Die Geschichte von Caroline Kennedy und dem Erzbischof

Und Geschichten kann der Mann erzählen. Etwa die von Caroline Kennedy, der Tochter von Präsident John F. Kennedy. Am 2. August 1943 rammte ein japanischer Zerstörer im Pazifik das Boot des damaligen jungen Soldaten John F. Kennedy. Er konnte sich schwimmend auf eine kleine Insel der Solomon Islands retten. Vier Tage, nachdem er schon für tot erklärt worden war, entdeckten ihn Biuku Gasa und Eroni Kumana, zwei junge indigene Kundschafter der Allierten von den Solomon Islands. So wurde John F. Kennedy gerettet.

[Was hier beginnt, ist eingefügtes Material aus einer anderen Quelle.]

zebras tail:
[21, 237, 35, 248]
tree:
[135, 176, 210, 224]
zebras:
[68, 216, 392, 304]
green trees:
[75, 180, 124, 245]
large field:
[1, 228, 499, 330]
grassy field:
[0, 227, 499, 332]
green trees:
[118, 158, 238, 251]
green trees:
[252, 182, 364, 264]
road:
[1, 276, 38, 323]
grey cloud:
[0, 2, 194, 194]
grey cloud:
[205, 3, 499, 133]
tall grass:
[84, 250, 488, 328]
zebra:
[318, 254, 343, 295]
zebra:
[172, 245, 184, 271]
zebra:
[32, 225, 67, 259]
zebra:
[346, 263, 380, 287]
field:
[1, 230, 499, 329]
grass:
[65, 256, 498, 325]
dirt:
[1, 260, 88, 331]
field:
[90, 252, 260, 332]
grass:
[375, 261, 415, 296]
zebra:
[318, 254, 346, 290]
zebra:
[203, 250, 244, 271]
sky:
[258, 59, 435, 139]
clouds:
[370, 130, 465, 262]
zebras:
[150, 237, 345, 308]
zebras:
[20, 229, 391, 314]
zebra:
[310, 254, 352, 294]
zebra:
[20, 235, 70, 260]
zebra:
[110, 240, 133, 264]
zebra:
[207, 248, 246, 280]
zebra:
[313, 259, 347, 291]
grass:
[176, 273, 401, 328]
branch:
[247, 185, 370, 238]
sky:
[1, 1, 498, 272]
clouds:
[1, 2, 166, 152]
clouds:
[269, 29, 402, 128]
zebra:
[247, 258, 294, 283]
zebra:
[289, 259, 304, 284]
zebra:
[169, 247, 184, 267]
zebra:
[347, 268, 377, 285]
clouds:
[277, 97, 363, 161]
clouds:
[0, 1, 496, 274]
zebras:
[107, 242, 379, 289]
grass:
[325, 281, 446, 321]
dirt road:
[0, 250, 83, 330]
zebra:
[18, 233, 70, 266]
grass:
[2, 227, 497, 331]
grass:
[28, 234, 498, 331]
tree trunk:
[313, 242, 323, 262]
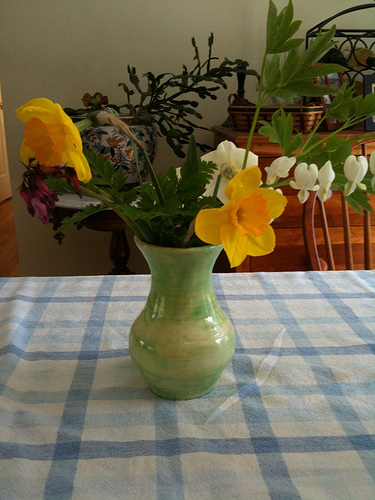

Jetzt in diesem August 2023 hat Caroline Kennedy, mittlerweile Botschafterin der Vereinigten Staaten in Australien, auf einem Kanu die Strecke abgefahren, auf der ihr Vater sich schwimmend gerettet hatte. „Das war für sie sehr emotional. Wir feierten hier gemeinsam einen Gedenkgottesdienst. Caroline ist eine praktizierende Katholikin. Ich schrieb ihr eine E-Mail, ob sie im Gottesdienst nicht die erste Lesung übernehmen wolle, sie antwortete mir gleich, und sagte ja. Das hat mich auch sehr berührt“, so der Dominikaner.

Morgen besuchen wir eine Pfarrei auf einer kleinen Insel, die rund drei Stunden mit dem Speedboot entfernt liegt. Chris Cardone OP fährt mit uns. Würde mich nicht wundern, säße er am Steuer.